**Action item:**
As output, give the exact lines from the one containing "al Academiei Române" through the end of the listing below, both included, without the pictures.
★ ★ ★ ★
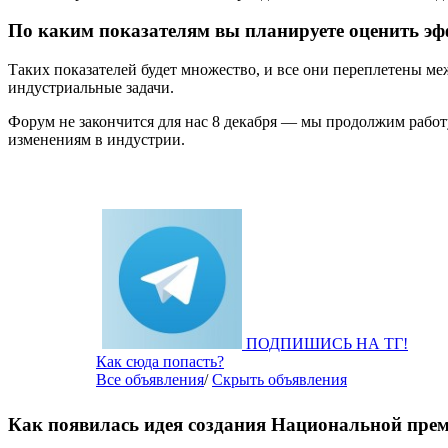
По каким показателям вы планируете оценить э
Таких показателей будет множество, и все они переплетены ме
индустриальные задачи.
Форум не закончится для нас 8 декабря — мы продолжим рабо
изменениям в индустрии.
ПОДПИШИСЬ НА ТГ!
Как сюда попасть?
Все объявления
/
Скрыть объявления
Как появилась идея создания Национальной пре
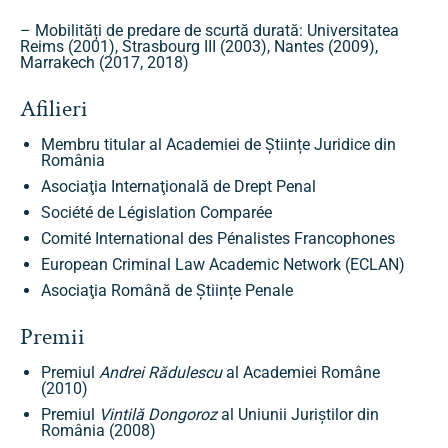
– Mobilități de predare de scurtă durată: Universitatea
Reims (2001), Strasbourg III (2003), Nantes (2009),
Marrakech (2017, 2018)
Afilieri
Membru titular al Academiei de Științe Juridice din
România
Asociaţia Internaţională de Drept Penal
Société de Législation Comparée
Comité International des Pénalistes Francophones
European Criminal Law Academic Network (ECLAN)
Asociaţia Română de Științe Penale
Premii
Premiul
Andrei Rădulescu
al Academiei Române
(2010)
Premiul
Vintilă Dongoroz
al Uniunii Juriștilor din
România (2008)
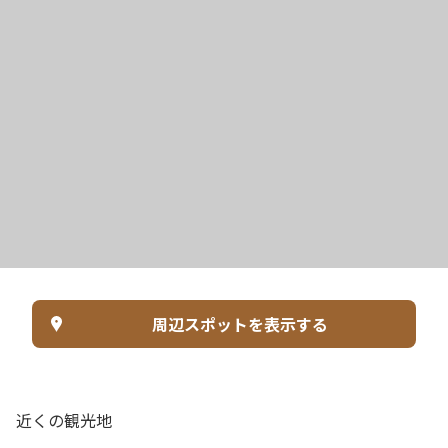
周辺スポットを表示する
近くの観光地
★ ★ ★ ★
**Solved problem:**
al Academiei Române
(2010)
Premiul
Vintilă Dongoroz
al Uniunii Juriștilor din
România (2008)
周辺スポットを表示する
近くの観光地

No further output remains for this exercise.